When Staff Sergeant Torin Kerr makes the mistake of speaking her mind to a superior officer, she finds herself tagged for a special mission for the interplanetary Confederation to act as protector to a scientific exploratory team assigned to investigate an enormous derelict spaceship. Along with her crew and her charges, Kerr soon finds herself in the midst of danger and faced with a mystery that takes all her courage and ingenuity to solve. This sequel to Valor’s Choice, featuring a gutsy, fast-thinking female space-marine protagonist, establishes veteran fantasy author Huff as an accomplished spinner of high-tech military-sf adventure.
Valour’s Choice is one of those military science fiction novels that defies much of the standard understanding of the subgenre, especially the conservatism of it; The Better Part of Valour sees Huff following many of those themes through…
Once again, Kerr is sent on a mission of vital importance with too little information and under a misleading brief from General Morris. Given the way Valour’s Choice ends, this is perhaps a little surprising; that Kerr still has her post as Staff Sergeant after her insubordination is rather unexpected, and that she is the go-to Marine for dangerous missions is, while earned, unexpected. On the other hand, Huff makes it work; her portrayal of the military relations around the different ranks and between them, and between the services at different levels, shows the way she sees the military working with a sense of humour as well as a certain degree of functional disfunctionality.

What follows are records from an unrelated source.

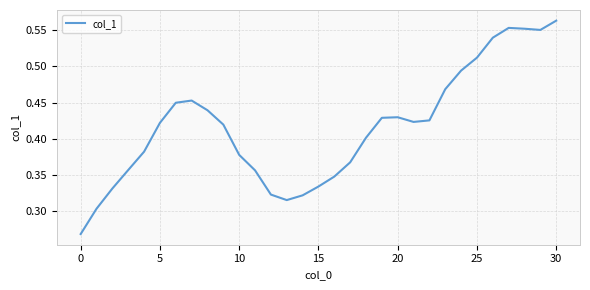

How many lines are shown in the chart?

1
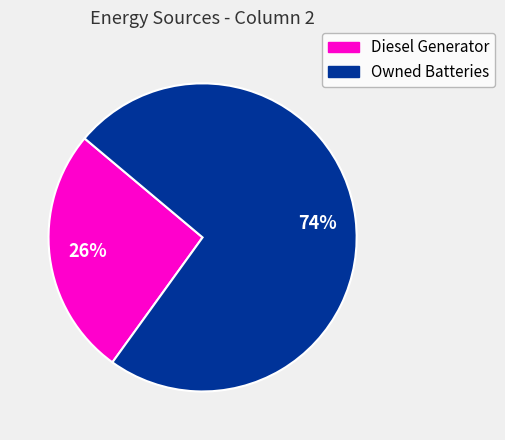

To the nearest percent, what is the difference between the largest and smallest slice percentages?

48%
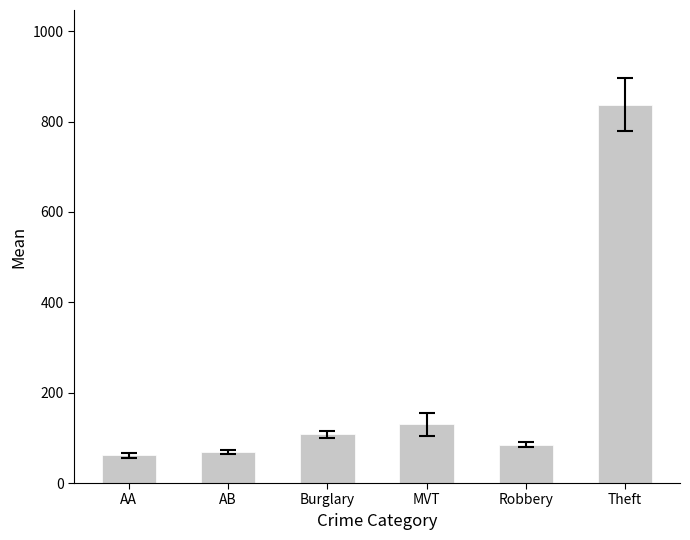

What is the change in value from AB to MVT?

+61.3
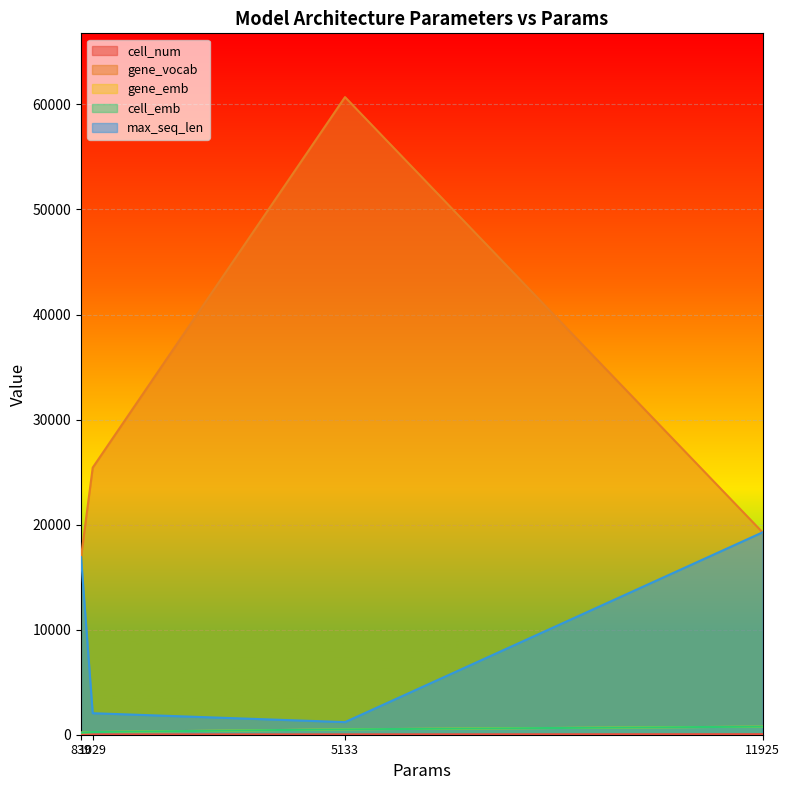

Rank the series at 1029 from highest to lowest value.

gene_vocab, max_seq_len, gene_emb, cell_emb, cell_num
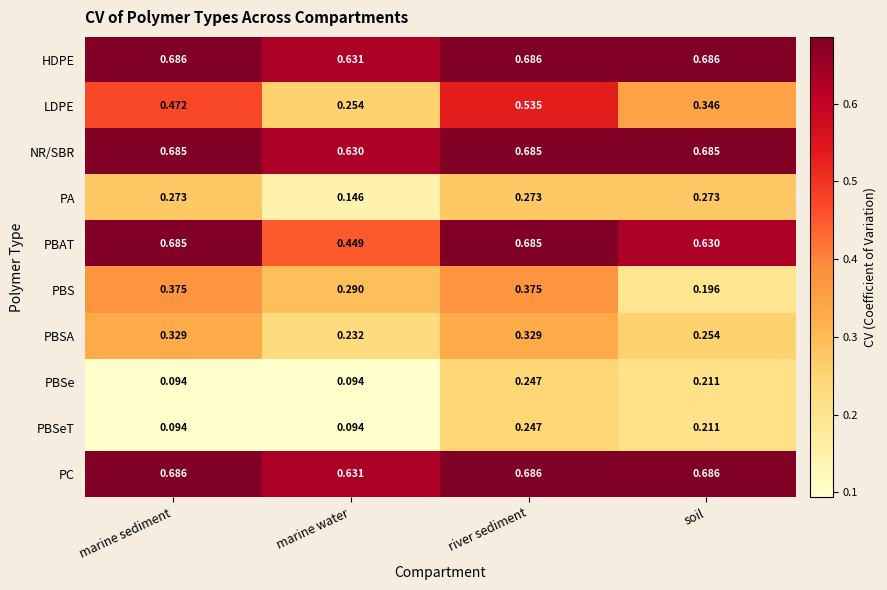

Which series has the largest range (max minus min)?

LDPE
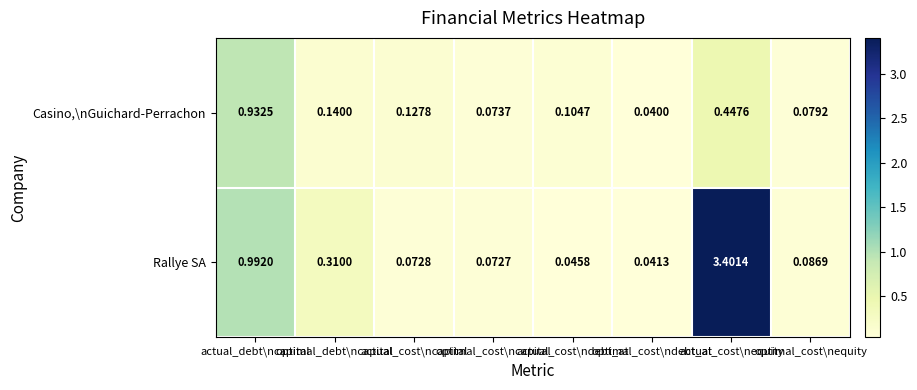

Which series has the largest total across all categories?

Rallye SA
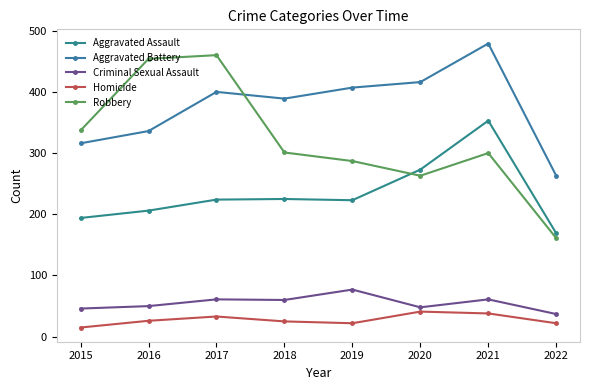

What is the value of the Aggravated Battery point at the 5th from the left?

407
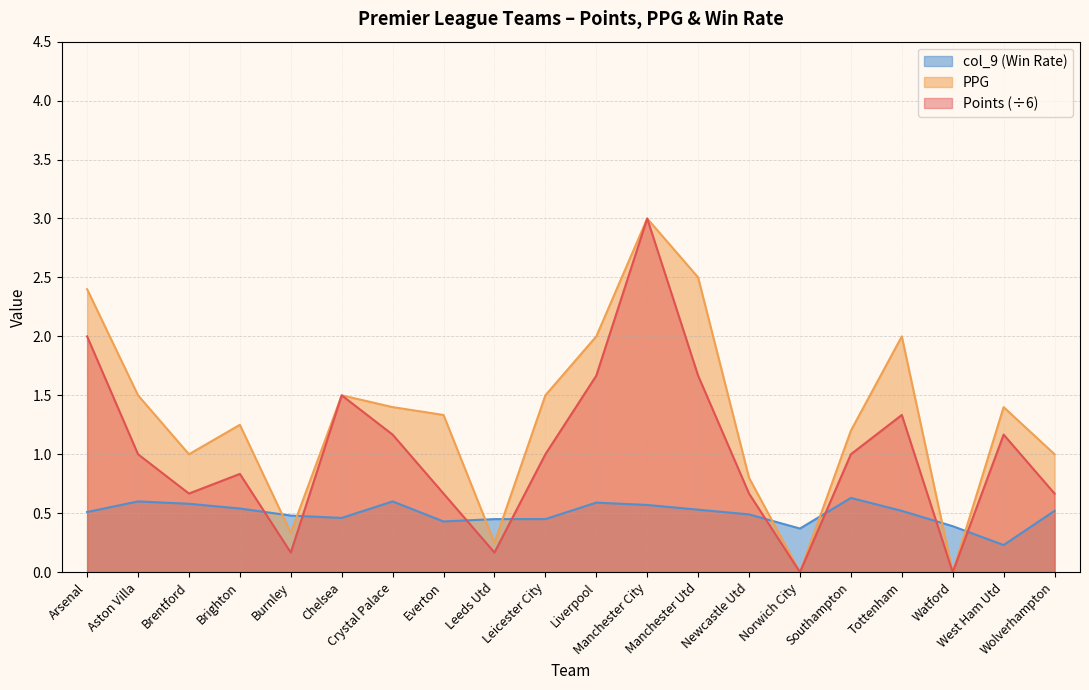

Where does the Points series first go above 1?

Arsenal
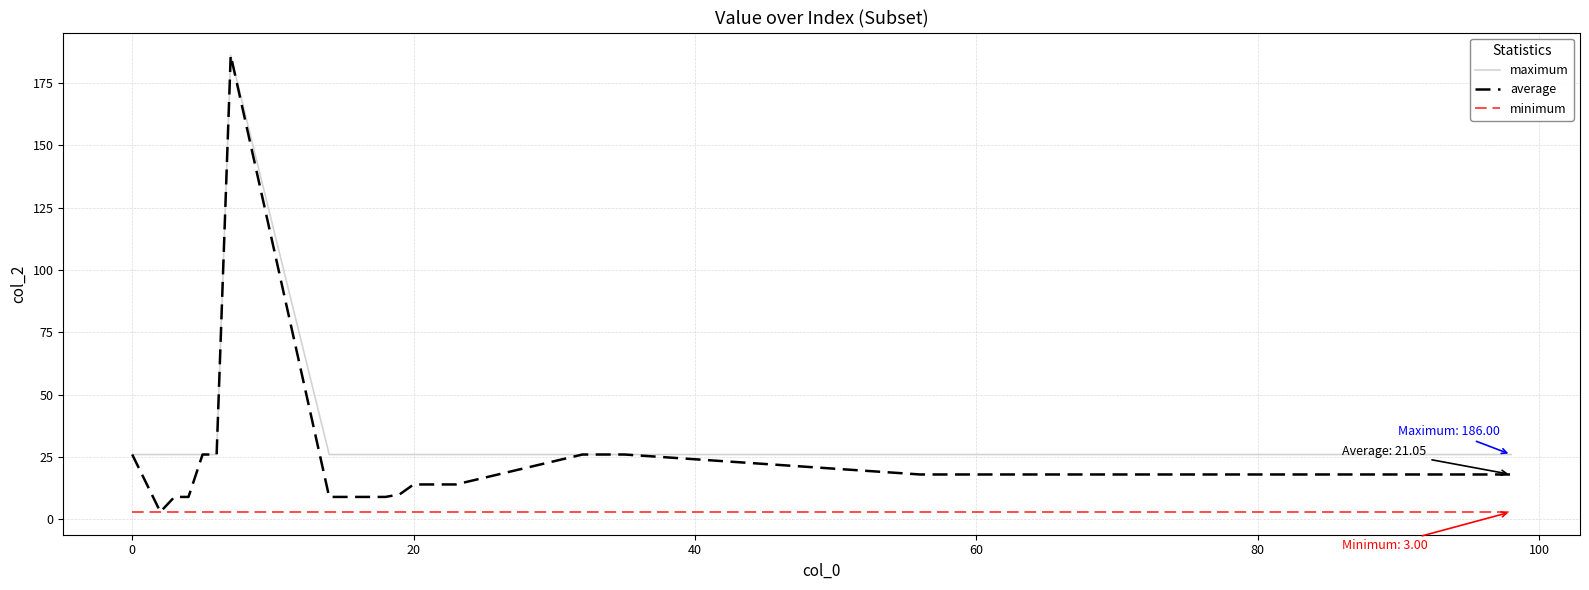

Which series has the largest range (max minus min)?

average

That, of course, is more subplot than plot; the plot here is one gamers will recommend from any number of space-based science fiction shooters, and that Warhammer 40,000 players will recognise as the standard encounter with the Tyrannids: The Better Part of Valour sees Kerr leading a group of specialist Marines assembled from various regular units into an unidentified alien ship in order to analyse it. Unsurprisingly, what early on seems completely routine rapidly takes a turn for the more violent, but also the quite weird; Huff creates a sense of the strange and uncanny about the story and the ship even while the blunt humour, sexuality, and fast, almost breezy style keep the sense of a military science fiction that just wants to get the job done in place.

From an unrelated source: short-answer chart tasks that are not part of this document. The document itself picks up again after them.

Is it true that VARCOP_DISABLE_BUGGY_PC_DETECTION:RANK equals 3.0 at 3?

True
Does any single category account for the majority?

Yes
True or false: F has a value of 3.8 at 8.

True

As usual, character really makes this; The Better Part of Valour sees Kerr joined by a completely new cast, and it is worth reading for the different characters and interactions we see in this sequel. Huff has great control over her characters, with each having different voices but similar, not across species alone but also across roles – such as the universality of Marine grunts, and the di’Takyan sex obsession. The interests, ideals and thought processes of each character are unique but all are also distinctly human; while slightly strange in that most of these characters are human, it makes this an intensely relatable book.
Once again, we don’t approach the Confederation novels for deep, meaningful meditation on the human condition, but Huff does deliver enjoyable, and interesting, military science fiction with both humour and excellent characters, and The Better Part of Valour builds on the strengths of Valour’s Choice to be a better novel than it.